Source data
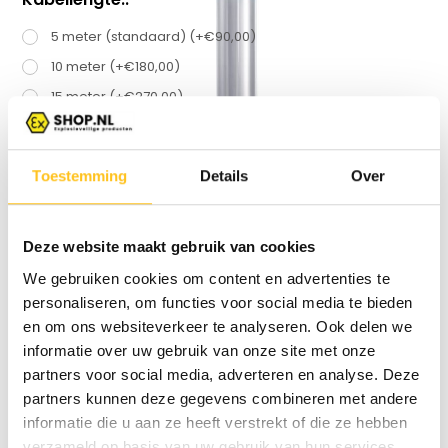
5 meter (standaard) (+€90,00)
10 meter (+€180,00)
15 meter (+€270,00)
20 meter (+€360,00)
Toestemming
Details
Over
Vergelijk
Deze website maakt gebruik van cookies
We gebruiken cookies om content en advertenties te
Productomschrijving
personaliseren, om functies voor social media te bieden
en om ons websiteverkeer te analyseren. Ook delen we
informatie over uw gebruik van onze site met onze
Specificaties
partners voor social media, adverteren en analyse. Deze
partners kunnen deze gegevens combineren met andere
Reviews
informatie die u aan ze heeft verstrekt of die ze hebben
verzameld op basis van uw gebruik van hun services.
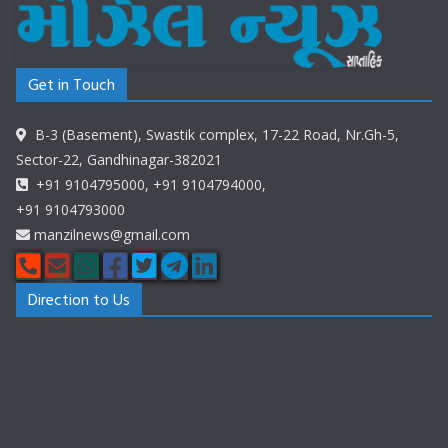
Get in Touch
B-3 (Basement), Swastik complex, 17-22 Road, Nr.Gh-5,
Sector-22, Gandhinagar-382021
+91 9104795000, +91 9104794000,
+91 9104793000
manzilnews@gmail.com
Direction to Us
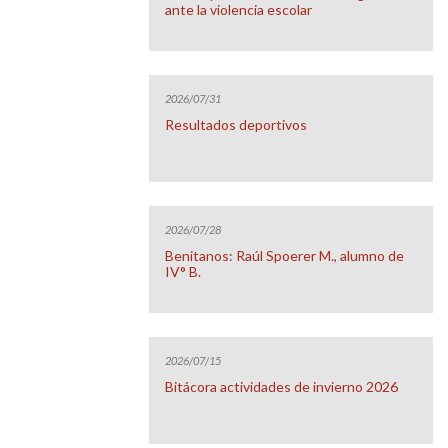
ante la violencia escolar
2026/07/31
Resultados deportivos
2026/07/28
Benitanos: Raúl Spoerer M., alumno de
IV° B.
2026/07/15
Bitácora actividades de invierno 2026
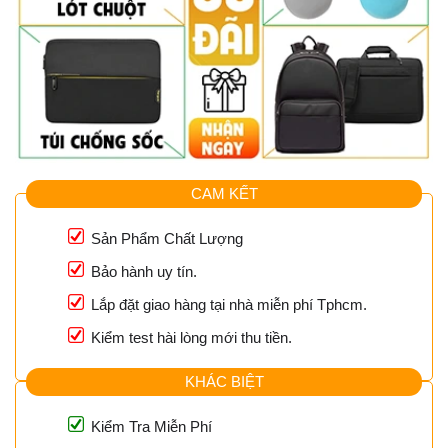
CAM KẾT
Sản Phẩm Chất Lượng
Bảo hành uy tín.
Lắp đặt giao hàng tại nhà miễn phí Tphcm.
Kiểm test hài lòng mới thu tiền.
KHÁC BIỆT
Kiểm Tra Miễn Phí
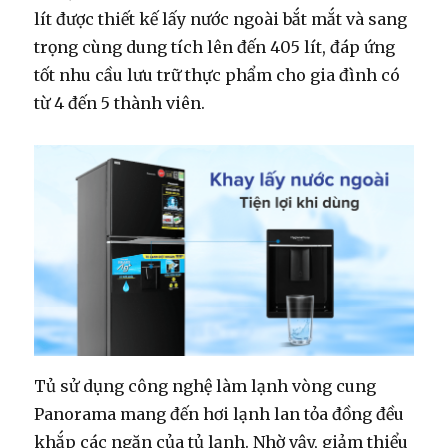
lít được thiết kế lấy nước ngoài bắt mắt và sang
trọng cùng dung tích lên đến 405 lít, đáp ứng
tốt nhu cầu lưu trữ thực phẩm cho gia đình có
từ 4 đến 5 thành viên.
Tủ sử dụng công nghệ làm lạnh vòng cung
Panorama mang đến hơi lạnh lan tỏa đồng đều
khắp các ngăn của tủ lạnh. Nhờ vậy, giảm thiểu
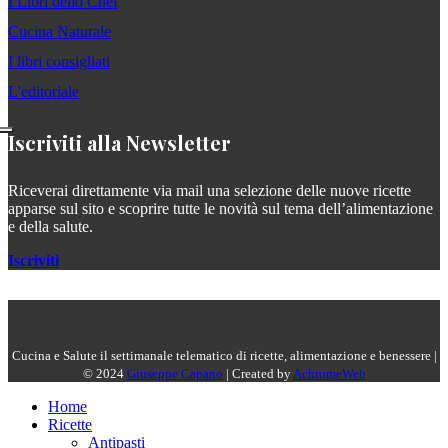
I Libri dello Chef
Cucina Naturale
I libri consigliati
L'editoriale
Iscriviti alla Newsletter
Riceverai direttamente via mail una selezione delle nuove ricette
apparse sul sito e scoprire tutte le novità sul tema dell’alimentazione
e della salute.
Iscriviti
Cucina e Salute il settimanale telematico di ricette, alimentazione e benessere |
© 2024
Giuseppe Capano
| Created by
AchromeWeb
Home
Ricette
Antipasti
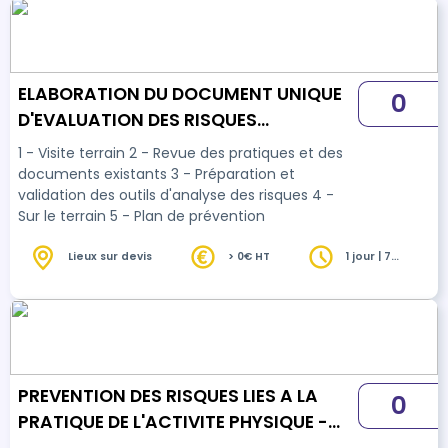
ELABORATION DU DOCUMENT UNIQUE
0
D'EVALUATION DES RISQUES
PROFESSIONNELS - DUERP
1 - Visite terrain 2 - Revue des pratiques et des
documents existants 3 - Préparation et
validation des outils d'analyse des risques 4 -
Sur le terrain 5 - Plan de prévention
Lieux sur devis
> 0€ HT
1 jour | 7
heures
PREVENTION DES RISQUES LIES A LA
0
PRATIQUE DE L'ACTIVITE PHYSIQUE -
PRAP IBC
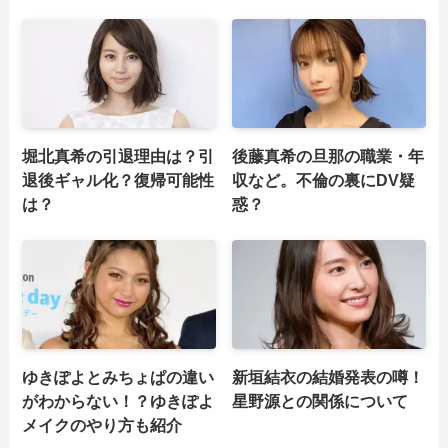
堀北真希の引退理由は？引
後藤真希の旦那の職業・年
退後ギャル化？復帰可能性
収など。不倫の裏にDV疑
は？
惑？
ゆきぽよとみちょぱの違い
新垣結衣の結婚発表の噂！
がわからない！？ゆきぽよ
星野源との関係について
メイクのやり方も紹介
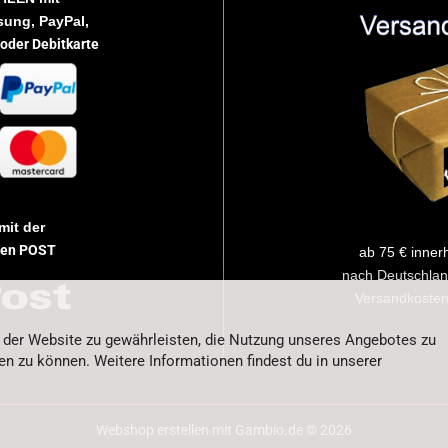
ung, PayPal,
 oder Debitkarte
mit der
hen POST
ab 75 € inner
nach Deutschlan
Versandkosten
 der Website zu gewährleisten, die Nutzung unseres Angebotes zu
en zu können. Weitere Informationen findest du in unserer
Webshop erstellen
mit Gambio.de © 2026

> [What you need to do]
Report how many lines of the data contain the word "cookies", using the number alone.

> [Answer space]
2